# Water well with hand pump.



## Swrock (Dec 14, 2018)

I live close enough to town to be on city water. 600 plus acres next to my property that belongs to state or county, school board land. I feed deer, doves, squirrels and rabbits in my yard. Don't hunt them but if I had to for survival I would. 
What I don't have is a water source.
What do you think about a well with a hand pump?


----------



## StratMaster (Dec 26, 2017)

A well with a hand pump, crank, or rope and bucket is going to be a big improvement over NOTHING if the city electric pumps go down. Depends a lot on how long you want to prepare for. I have an 1100 gallon water tank out back, and a rain system I can put up quickly. Not good enough for TEOTWAWKI, but fine for most SHTF scenarios.


----------



## Swrock (Dec 14, 2018)

Thanks. I thought about a water storage tank also. Many years ago a friend had a well with manual pump. Worked great.


----------



## Smitty901 (Nov 16, 2012)

Many areas that have city water do not allow private wells. So do your home work. I can not say for sure ,but I have heard some have put in sand point wells without the city knowing. 10 years ago town near here Outlawed private wells everyone had 1 year to hook up to city water and cement their well shut.


----------



## Swrock (Dec 14, 2018)

I have heard that we can have a well. For watering garden, washing cars etc. But it cannot be connected to the house. I would have to confirm this though.


----------



## Slippy (Nov 14, 2013)

Swrock said:


> I live close enough to town to be on city water. 600 plus acres next to my property that belongs to state or county, school board land. I feed deer, doves, squirrels and rabbits in my yard. Don't hunt them but if I had to for survival I would.
> What I don't have is a water source.
> What do you think about a well with a hand pump?
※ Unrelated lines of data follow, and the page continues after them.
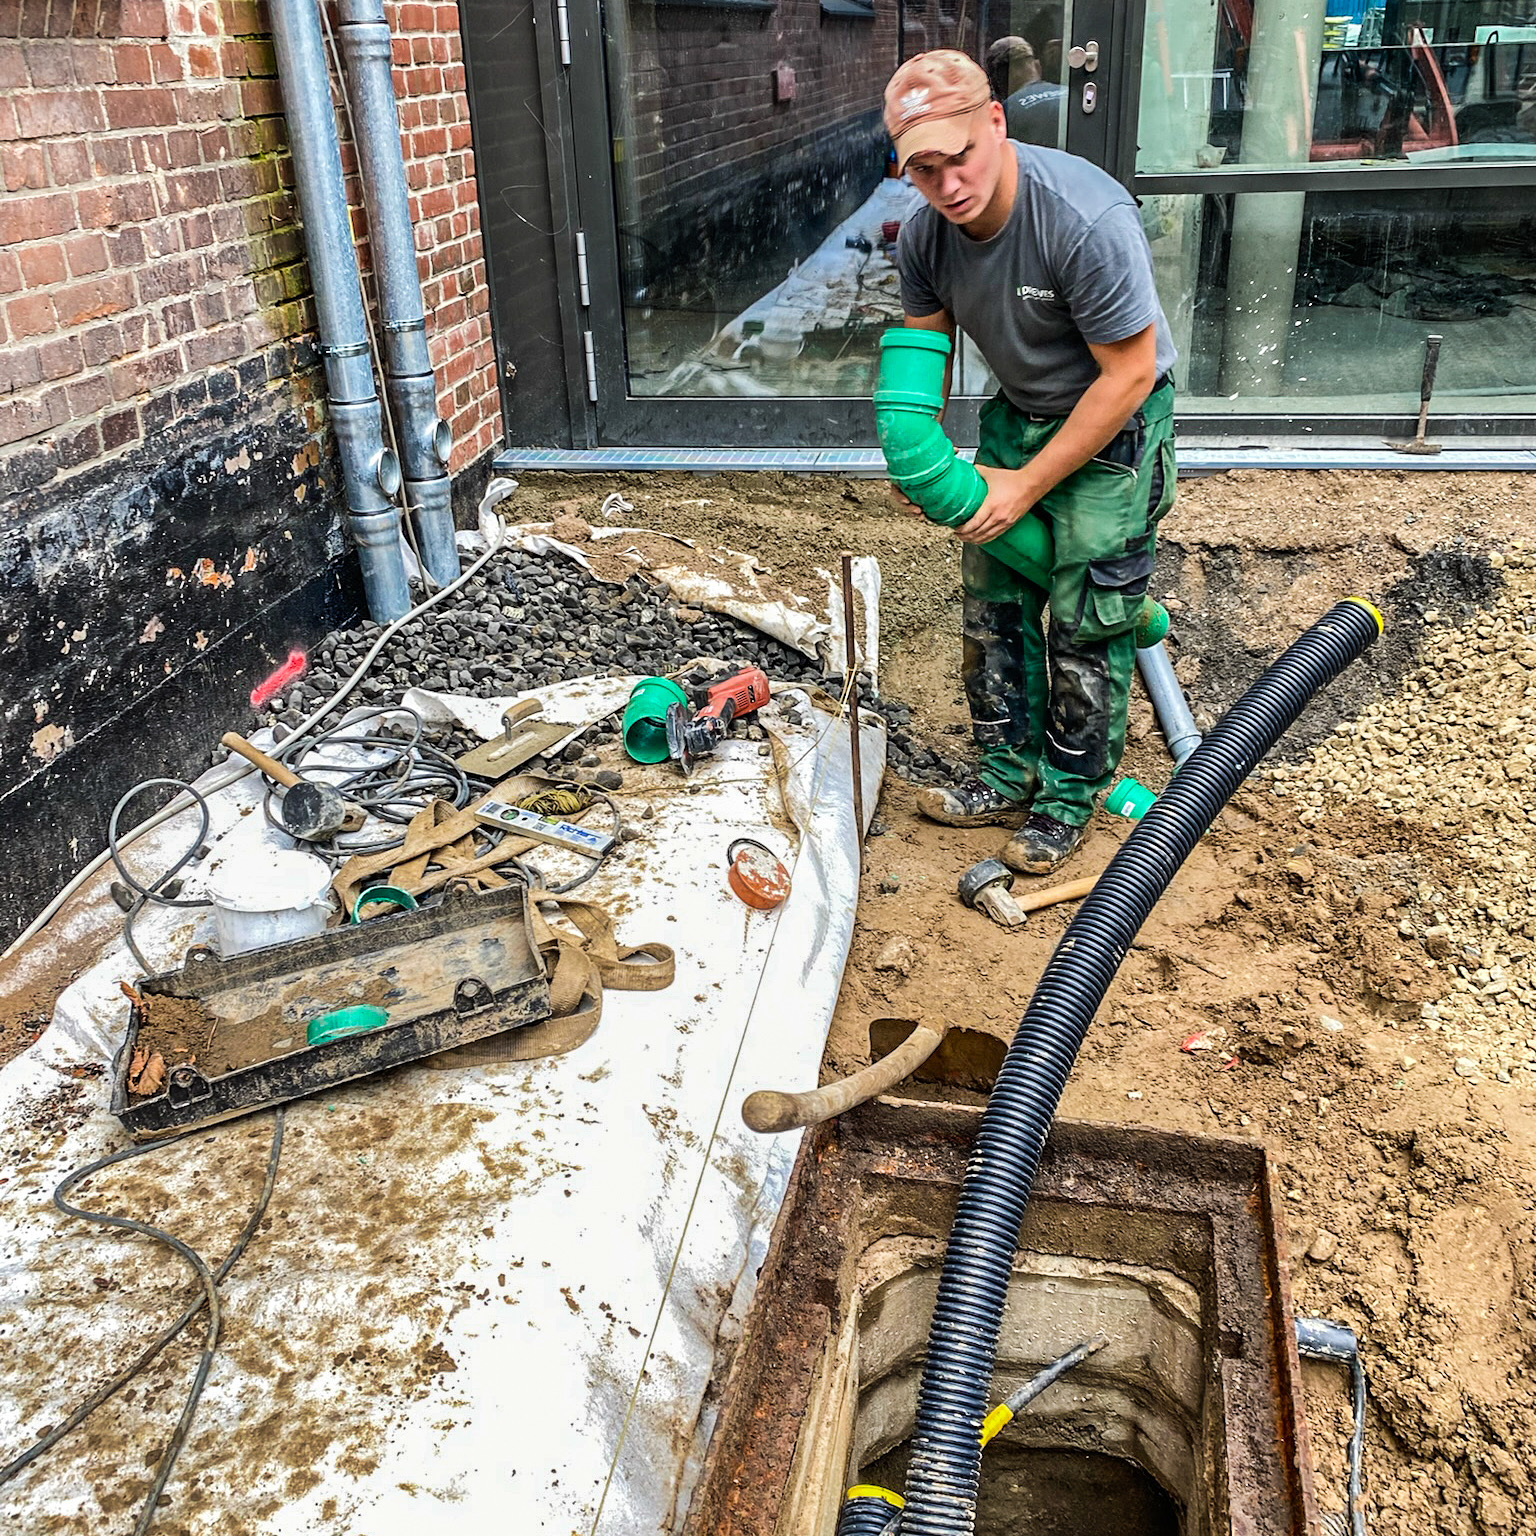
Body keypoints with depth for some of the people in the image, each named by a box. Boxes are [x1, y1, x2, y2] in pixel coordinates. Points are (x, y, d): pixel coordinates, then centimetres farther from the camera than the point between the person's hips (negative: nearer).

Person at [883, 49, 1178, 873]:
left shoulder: (1086, 219, -32)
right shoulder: (924, 232, -12)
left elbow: (1128, 375, -26)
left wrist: (1029, 484, -22)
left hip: (1114, 426, -6)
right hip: (1017, 414, 6)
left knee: (1085, 623, -4)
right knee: (993, 604, 8)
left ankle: (1069, 800, 13)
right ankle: (1009, 778, 23)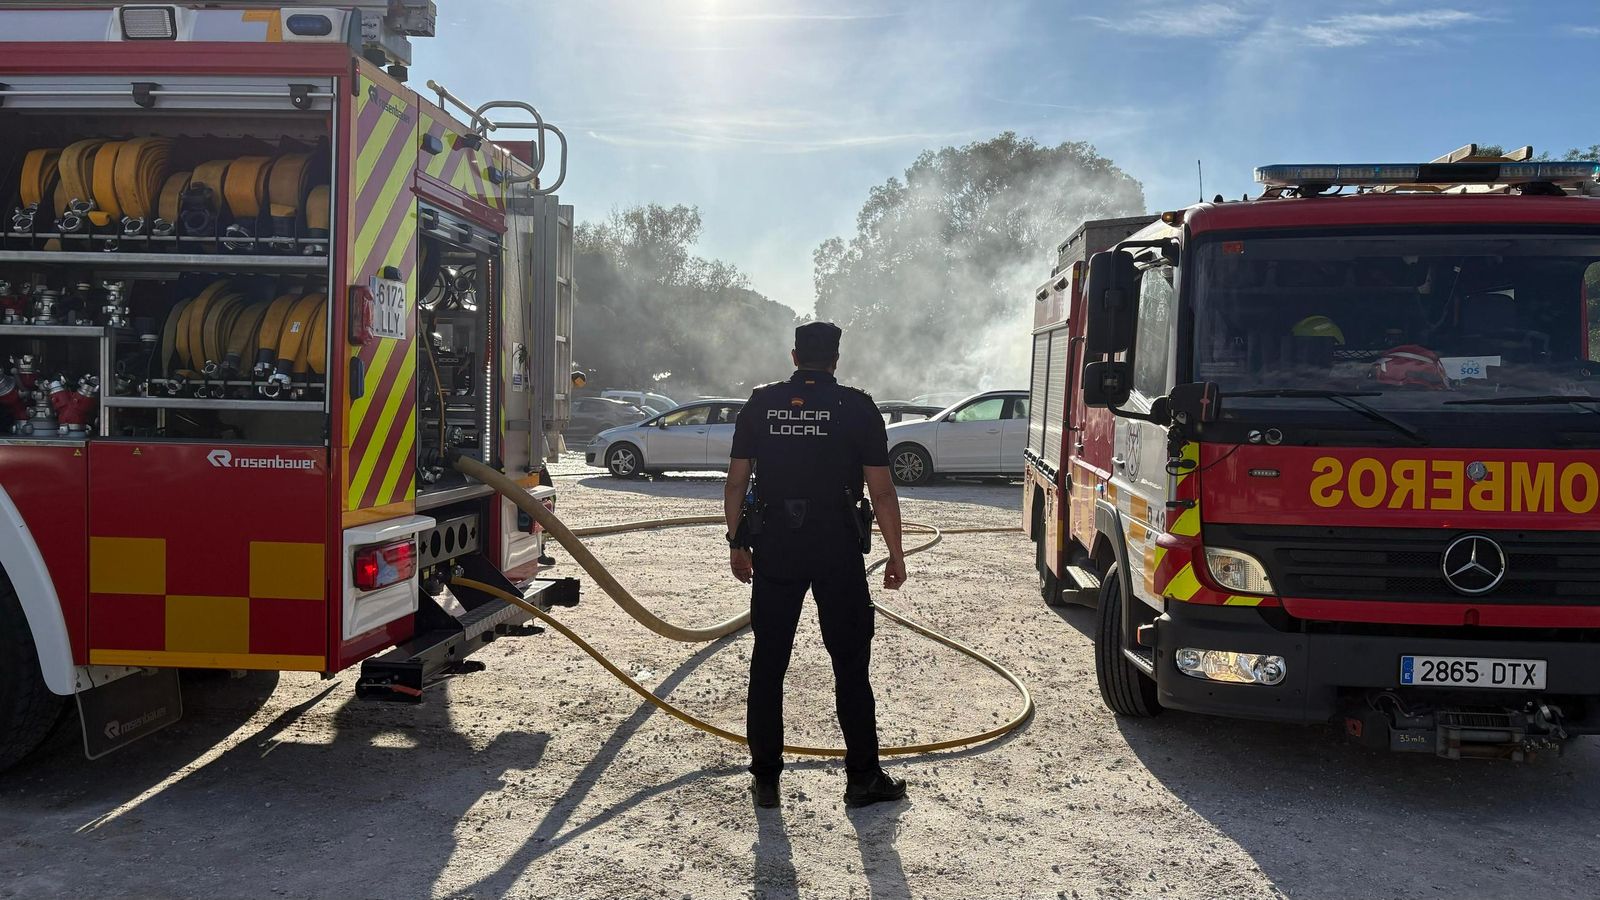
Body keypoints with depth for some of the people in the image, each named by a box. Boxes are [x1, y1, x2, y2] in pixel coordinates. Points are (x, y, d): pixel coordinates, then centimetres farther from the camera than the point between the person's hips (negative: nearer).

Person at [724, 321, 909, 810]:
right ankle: (863, 777, 14)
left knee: (767, 663, 10)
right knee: (850, 664, 8)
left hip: (773, 550, 2)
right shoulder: (856, 408, -3)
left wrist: (737, 542, 14)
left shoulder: (761, 404, 4)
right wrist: (895, 554, 3)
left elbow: (736, 482, 4)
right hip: (838, 550, -2)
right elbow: (881, 491, -5)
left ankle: (765, 778, 16)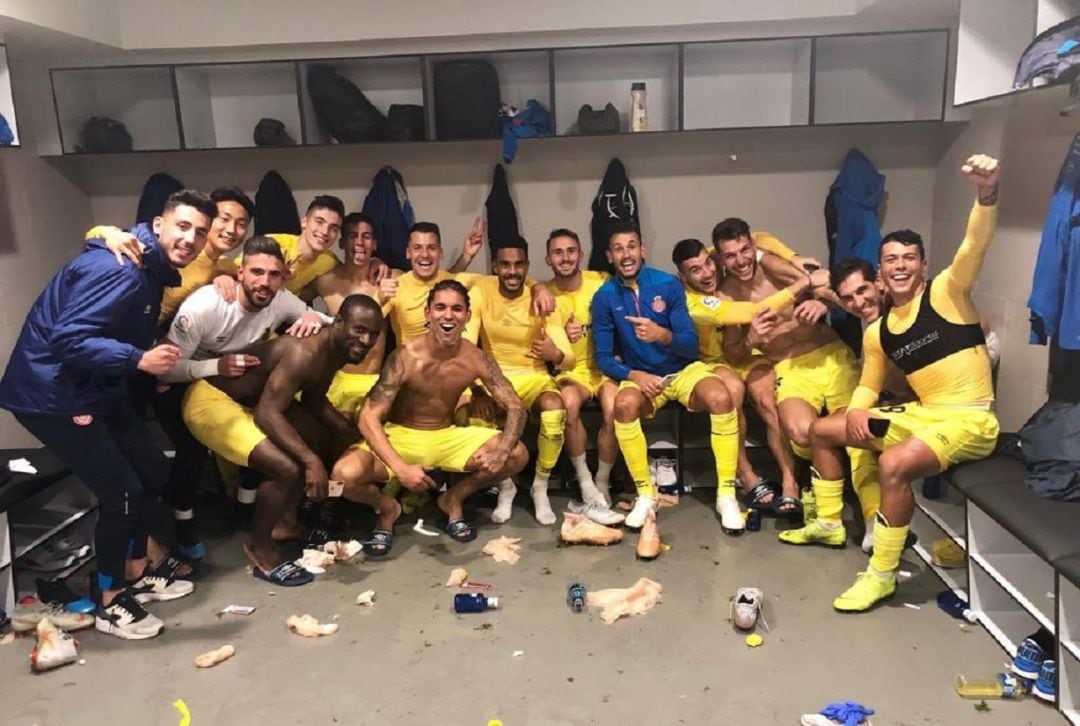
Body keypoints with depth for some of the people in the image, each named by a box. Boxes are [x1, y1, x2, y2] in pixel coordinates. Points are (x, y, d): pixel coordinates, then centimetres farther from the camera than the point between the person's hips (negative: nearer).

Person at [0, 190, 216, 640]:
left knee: (152, 472, 12)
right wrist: (140, 360, -38)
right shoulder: (118, 268, -25)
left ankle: (137, 572, 30)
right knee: (121, 491, -9)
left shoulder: (152, 268, 7)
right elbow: (68, 339, -31)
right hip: (52, 393, -10)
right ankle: (110, 602, 11)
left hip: (96, 389, 10)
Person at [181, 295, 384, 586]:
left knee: (324, 437, 16)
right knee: (289, 469, -24)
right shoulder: (306, 352, -31)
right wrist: (311, 460, -37)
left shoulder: (337, 350, -2)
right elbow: (267, 414, -34)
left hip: (252, 400, 10)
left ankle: (285, 518, 26)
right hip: (211, 401, -10)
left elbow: (314, 401, 11)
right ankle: (259, 546, 1)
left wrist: (352, 433, 1)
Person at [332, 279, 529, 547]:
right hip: (399, 437, -3)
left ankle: (453, 499, 10)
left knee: (517, 455, -15)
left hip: (448, 437, 3)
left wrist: (501, 452, -30)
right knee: (345, 475, -31)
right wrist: (401, 468, -38)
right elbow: (369, 418, -25)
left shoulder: (477, 359, -12)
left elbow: (516, 408, -9)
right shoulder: (405, 357, -23)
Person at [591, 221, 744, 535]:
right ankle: (646, 493, -16)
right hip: (641, 376, 0)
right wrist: (634, 375, -23)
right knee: (624, 405, -34)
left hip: (685, 369, 0)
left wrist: (662, 335, -32)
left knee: (721, 398, -31)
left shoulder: (669, 284, -8)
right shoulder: (604, 297, -5)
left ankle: (726, 494, -17)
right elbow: (603, 357, -4)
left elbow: (691, 345, -10)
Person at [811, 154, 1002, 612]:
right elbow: (869, 385, 18)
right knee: (822, 432, 12)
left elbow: (975, 245, -26)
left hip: (969, 421, -8)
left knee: (894, 464, -35)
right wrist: (856, 411, -5)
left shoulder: (946, 292, -8)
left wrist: (987, 193, -45)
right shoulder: (876, 332, 9)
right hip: (920, 415, 8)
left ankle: (882, 575, -18)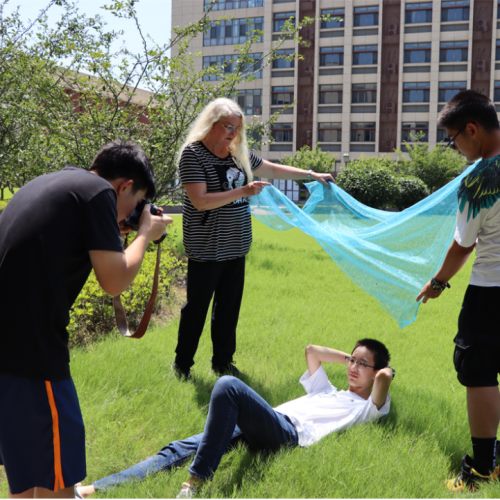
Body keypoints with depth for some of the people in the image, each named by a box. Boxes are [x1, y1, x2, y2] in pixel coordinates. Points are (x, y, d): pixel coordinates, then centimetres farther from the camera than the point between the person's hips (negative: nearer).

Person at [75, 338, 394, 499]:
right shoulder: (328, 392, 37)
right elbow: (311, 351, 44)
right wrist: (348, 358, 44)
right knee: (181, 449, -11)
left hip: (289, 433, -8)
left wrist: (385, 371, 19)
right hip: (260, 428, 8)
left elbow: (384, 378, -2)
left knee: (228, 385, -32)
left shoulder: (368, 407, 16)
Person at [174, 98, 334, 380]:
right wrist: (243, 191, -23)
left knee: (229, 306, 12)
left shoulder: (238, 153, 10)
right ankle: (182, 364, 18)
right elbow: (200, 201, -20)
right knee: (197, 306, 3)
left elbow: (273, 169, 21)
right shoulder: (193, 154, -12)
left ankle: (223, 362, 25)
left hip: (235, 245, 7)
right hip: (206, 248, -7)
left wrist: (312, 175, 20)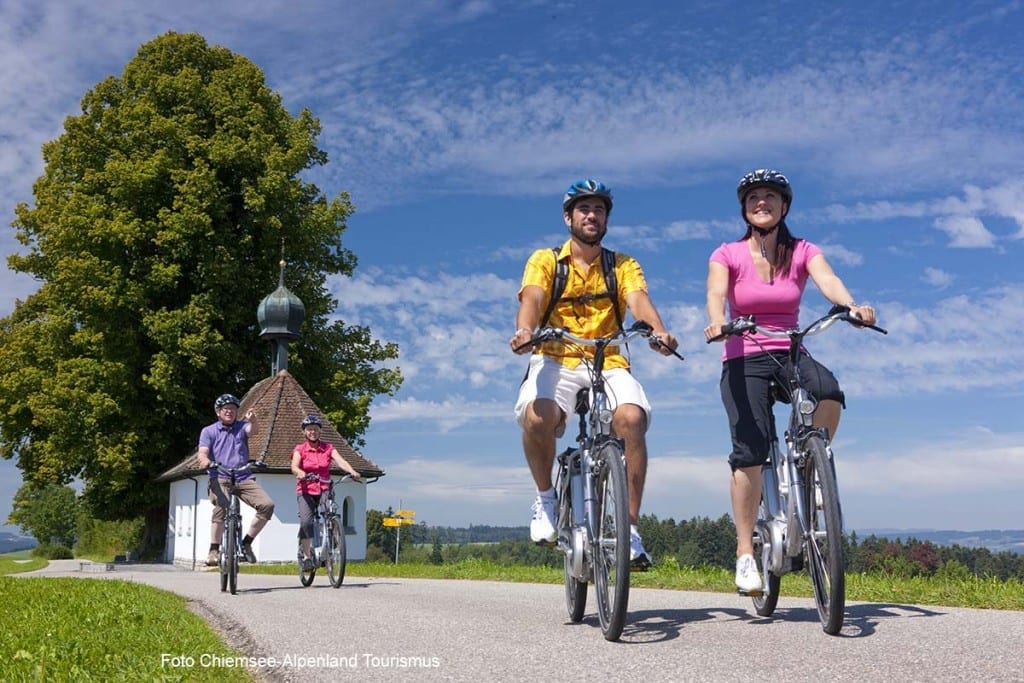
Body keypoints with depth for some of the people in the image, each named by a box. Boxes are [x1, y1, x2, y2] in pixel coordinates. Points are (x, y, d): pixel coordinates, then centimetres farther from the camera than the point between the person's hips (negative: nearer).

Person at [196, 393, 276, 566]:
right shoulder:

Check with your county for any necessary building permits. Also you can check with the U.S. Geological Survey Dept to see what the geological make up of your land is. Limestone is good, Shale not necessarily for a water well.

I've tripled down on my water supply at Slippy Lodge; County Water, Water Collection System with (2) 500 Gallon Tanks and a low producing 400' Well. My plan is to add a storage cistern to my Well as it produces less than desirable gallons per minute to fully run a household. Money and Time Son, Money and Time...


----------



## Camel923 (Aug 13, 2014)

Two choices. First is a well but get the water tested. Second is a cistern to catch rain water from the roof. If possible do both. One is none and two is one approach. It is great to have choices and back up.


----------



## Illini Warrior (Jan 24, 2015)

Swrock said:


> I live close enough to town to be on city water. 600 plus acres next to my property that belongs to state or county, school board land. I feed deer, doves, squirrels and rabbits in my yard. Don't hunt them but if I had to for survival I would.
> What I don't have is a water source.
> What do you think about a well with a hand pump?


even if allowed with a permit >>> got an idea you'll be changing your mind after seeing the total $$$$ bill - just look up the cost of the pumps necessary to pull water at some of these well depths - Farmer Brown's old hand pump most likely won't do the job ....


----------



## StratMaster (Dec 26, 2017)

Not a big fan of the roof rain catching system...
First, go up on the roof and count the piles of raccoon poop, and the splatters of bird droppings (old ones are clearly visible, many more are mostly washed away but remnants are still there. Look for squirrel, mouse, and rat dookie while you're at it. Imagine how many critters have PEED up there... it is dried and invisible, but merely waiting for the rain to re-animate it so's it can flow down to your barrel. 
Lotsa folks say "well, sure it's not POTABLE, but it's good to water your garden. Unless you have roofing tiles/shingles which are made of petroleum products. Like a little asphalt sauce with your zucchini? 
I prefer a stand alone, above ground cistern system which utilizes a tarp erected with simple poles... collects a lot of water, and bypasses most of those other extra spicy ingredients. Just my opinion.


----------